Reflections on My Academic Career - Part I

 I'm currently in my second year of a three-year phased retirement from IU. After this semester, I will have one more course to teach in the 2022-23 academic year. I don't know whether the inclination is natural or not, but I've already begun reflecting on my career, the ups, the downs, the in-betweens. My reflections are not intentionally structured or organized. This will not be a chronological narrative; and it certainly will not be complete. It is not an exercise in nostalgia - I am not normally a nostalgic person, though I am sentimental. In other words, I care about the people and places currently and formerly in my life, but I have no desire to return to some earlier time in the mistaken belief that life was better then. Finally, I don't presuppose that anyone outside of my family will find any part of this, let alone the whole thing, interesting or valuable either in itself or as a socio-historical reference. For the most part, I'm writing this for myself and my family. 

This first installment examines the question of why I am retiring now. I'll be fully retired just after I turn 65, which is a traditional retirement age, but not so common today as it once was, especially in academia. Several older colleagues of mine have no intention of retiring any time soon. So, why am I retiring, when I'm in good physical health? I have several reasons, some of which are more important than others;

(1) I no longer enjoy teaching as I used to do. I increasingly dread it. It has a lot to do with changing course packages, something I knew would be necessary when I moved from Indianapolis to Bloomington. The biggest change was a move to regular teaching of undergraduate courses around 2014. Before then, I had zero experience teaching undergraduates who, pedagogically speaking, are very different from grad students or law students. The special challenges they present I've never been able entirely to overcome. The class preps more onerous and time-consuming, in part, because undergrads require more in-class activities to keep them engaged. And I taught three different undergrad courses over the course of five years. Anyway, SPEA kept me in the undergrad curriculum until I signed the contract for the phased retirement. I suspect I might not yet be retiring, if I was not regularly teaching undergrads.

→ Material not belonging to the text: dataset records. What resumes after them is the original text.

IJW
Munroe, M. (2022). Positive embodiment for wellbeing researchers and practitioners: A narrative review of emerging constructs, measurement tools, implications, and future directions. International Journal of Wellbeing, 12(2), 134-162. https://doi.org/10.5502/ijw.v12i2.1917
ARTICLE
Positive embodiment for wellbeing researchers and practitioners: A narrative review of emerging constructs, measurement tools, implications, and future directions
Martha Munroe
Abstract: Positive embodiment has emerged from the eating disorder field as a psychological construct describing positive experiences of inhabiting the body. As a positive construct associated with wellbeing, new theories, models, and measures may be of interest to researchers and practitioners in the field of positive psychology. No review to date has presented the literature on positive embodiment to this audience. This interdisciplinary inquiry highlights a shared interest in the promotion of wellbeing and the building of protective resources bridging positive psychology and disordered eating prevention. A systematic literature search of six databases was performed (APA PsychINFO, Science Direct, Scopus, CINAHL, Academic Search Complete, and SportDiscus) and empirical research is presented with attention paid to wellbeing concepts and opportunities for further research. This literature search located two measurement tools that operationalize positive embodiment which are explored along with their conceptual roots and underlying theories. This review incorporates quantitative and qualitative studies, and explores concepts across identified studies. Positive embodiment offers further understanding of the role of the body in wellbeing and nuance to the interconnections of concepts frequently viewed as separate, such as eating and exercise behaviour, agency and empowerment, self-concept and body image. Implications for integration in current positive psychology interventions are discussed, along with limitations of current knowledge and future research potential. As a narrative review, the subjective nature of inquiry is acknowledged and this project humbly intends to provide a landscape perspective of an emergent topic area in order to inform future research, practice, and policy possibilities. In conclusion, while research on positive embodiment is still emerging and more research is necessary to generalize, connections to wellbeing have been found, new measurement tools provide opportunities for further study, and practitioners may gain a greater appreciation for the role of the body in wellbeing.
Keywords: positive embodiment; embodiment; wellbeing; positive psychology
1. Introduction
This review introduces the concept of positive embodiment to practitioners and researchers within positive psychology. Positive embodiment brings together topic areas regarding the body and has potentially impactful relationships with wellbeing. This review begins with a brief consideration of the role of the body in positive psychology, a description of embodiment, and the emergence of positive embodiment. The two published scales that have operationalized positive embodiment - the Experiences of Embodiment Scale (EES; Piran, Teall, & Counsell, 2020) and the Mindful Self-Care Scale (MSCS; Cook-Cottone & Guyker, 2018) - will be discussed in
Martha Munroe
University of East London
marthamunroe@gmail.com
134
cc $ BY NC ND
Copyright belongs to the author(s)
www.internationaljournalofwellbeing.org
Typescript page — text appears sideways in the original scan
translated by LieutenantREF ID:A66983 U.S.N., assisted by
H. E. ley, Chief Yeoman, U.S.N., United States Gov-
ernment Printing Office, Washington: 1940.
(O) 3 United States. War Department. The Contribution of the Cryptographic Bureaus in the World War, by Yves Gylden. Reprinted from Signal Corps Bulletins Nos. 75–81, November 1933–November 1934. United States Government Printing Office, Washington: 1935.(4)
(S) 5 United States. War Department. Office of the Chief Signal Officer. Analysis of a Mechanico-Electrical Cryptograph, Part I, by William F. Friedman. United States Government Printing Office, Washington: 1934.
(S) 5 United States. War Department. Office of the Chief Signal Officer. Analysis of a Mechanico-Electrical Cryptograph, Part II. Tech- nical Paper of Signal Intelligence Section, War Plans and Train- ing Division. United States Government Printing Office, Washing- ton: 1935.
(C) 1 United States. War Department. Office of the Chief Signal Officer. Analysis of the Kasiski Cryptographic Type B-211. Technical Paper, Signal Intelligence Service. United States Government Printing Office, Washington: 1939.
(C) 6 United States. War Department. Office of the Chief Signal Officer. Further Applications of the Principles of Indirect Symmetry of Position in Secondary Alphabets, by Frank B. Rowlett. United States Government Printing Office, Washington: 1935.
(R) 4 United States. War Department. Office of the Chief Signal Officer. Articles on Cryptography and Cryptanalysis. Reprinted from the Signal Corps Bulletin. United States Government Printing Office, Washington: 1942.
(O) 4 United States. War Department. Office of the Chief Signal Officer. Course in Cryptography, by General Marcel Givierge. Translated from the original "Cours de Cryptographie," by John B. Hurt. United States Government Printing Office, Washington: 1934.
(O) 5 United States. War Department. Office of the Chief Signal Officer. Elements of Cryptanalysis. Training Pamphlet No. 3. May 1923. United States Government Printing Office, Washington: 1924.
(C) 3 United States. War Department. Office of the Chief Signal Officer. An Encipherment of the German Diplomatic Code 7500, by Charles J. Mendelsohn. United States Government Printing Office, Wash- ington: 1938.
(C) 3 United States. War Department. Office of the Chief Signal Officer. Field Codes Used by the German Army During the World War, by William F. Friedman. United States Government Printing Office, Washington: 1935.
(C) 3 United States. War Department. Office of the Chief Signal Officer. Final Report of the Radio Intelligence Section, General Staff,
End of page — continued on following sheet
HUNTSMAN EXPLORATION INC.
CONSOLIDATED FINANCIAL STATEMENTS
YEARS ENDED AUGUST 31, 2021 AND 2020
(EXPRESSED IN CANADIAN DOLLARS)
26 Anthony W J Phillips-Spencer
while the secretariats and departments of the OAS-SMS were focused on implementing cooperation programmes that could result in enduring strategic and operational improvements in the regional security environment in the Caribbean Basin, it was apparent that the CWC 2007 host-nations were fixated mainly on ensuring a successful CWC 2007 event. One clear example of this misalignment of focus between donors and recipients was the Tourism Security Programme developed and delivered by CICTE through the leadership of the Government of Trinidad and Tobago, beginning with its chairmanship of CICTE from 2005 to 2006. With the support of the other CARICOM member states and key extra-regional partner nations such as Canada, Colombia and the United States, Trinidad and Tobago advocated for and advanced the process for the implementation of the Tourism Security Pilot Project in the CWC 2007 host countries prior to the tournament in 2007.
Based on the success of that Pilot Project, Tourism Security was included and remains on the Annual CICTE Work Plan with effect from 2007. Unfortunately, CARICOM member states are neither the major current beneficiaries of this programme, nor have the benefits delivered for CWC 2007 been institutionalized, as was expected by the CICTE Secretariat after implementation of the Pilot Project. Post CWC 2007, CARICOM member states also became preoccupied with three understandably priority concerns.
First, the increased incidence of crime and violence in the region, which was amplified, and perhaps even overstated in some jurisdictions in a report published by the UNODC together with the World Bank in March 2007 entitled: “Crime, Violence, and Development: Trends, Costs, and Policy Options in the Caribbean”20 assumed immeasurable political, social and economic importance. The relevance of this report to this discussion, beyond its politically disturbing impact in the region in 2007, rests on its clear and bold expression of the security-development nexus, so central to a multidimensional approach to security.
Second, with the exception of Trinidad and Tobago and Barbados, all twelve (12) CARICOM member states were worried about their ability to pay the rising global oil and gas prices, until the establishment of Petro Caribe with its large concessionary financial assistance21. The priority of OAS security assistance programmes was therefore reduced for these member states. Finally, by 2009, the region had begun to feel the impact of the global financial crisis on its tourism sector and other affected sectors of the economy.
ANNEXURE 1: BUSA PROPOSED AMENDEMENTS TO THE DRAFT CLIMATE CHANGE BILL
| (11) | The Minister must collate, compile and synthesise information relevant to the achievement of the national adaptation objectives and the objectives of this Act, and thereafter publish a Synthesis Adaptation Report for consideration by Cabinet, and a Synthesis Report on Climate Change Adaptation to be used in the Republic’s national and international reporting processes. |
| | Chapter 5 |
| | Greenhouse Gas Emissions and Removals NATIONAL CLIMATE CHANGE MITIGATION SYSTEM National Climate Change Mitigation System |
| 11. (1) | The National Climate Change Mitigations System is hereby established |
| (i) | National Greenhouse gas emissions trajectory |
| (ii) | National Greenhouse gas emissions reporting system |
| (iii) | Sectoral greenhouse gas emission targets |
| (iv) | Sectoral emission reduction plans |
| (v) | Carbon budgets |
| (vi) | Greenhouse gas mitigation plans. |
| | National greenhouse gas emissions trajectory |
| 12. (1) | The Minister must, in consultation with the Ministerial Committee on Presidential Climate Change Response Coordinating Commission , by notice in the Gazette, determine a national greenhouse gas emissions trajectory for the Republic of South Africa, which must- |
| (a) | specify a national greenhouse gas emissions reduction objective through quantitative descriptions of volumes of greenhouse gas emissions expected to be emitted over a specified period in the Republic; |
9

(2) The increasing stress of teaching aggravated the depression and anxiety disorder I've been dealing with most of my life. It impacted not just my work life but every aspect of my life. 

(3) While my love of teaching has diminished, my love of music, especially (but not exclusively) jazz, has reemerged. I want to spend more time learning about, playing and listening to it. [It's very important to have something to retire to because, otherwise, retirement could feel like a death sentence.]

(4) Izabela and I want to travel more, especially to spend more time in the UK and Europe, while we are young and healthy enough to take full advantage. 

(5) Sorry to say, but I want more time for reading and writing than the life of a teaching professor, ironically, allows. I'm not nearly eminent enough to get course relief in exchange for more writing time. I have at least two books on my agenda, one on the global history of environmental protection extending back to the earliest human settlements, and one on institutional analysis (as a method). I'll be writing other pieces as well, I imagine.

(6) Very fortunately, according to my financial consultants, I can afford to retire.

(7) I don't think of my retirement as complete. I'm not leaving IU so much as changing my relationship with it. In exchange for not paying me, I will not teach, but I'll keep on producing scholarship, working with PhD students, etc., especially in the Ostrom Workshop. I might even teach the Workshop seminar, as needed or desired, after I'm "emeritus." That's assuming that the Workshop does not start ignoring the Ostroms' legacy again.

Future installments of reflections will focus on: perceived highlights, such as they are, of my career; whether my move from Indy to Bloomington was, on balance, worthwhile; as objective as possible assessment of my scholarly contributions, including one or two writings I consider under-appreciated; opportunities I've screwed up or spurned; the benefits and challenges of interdisciplinary scholarship in the university; great scholars, and people, I have known; the silliness of over-seriousness in the cut-throat world of academia.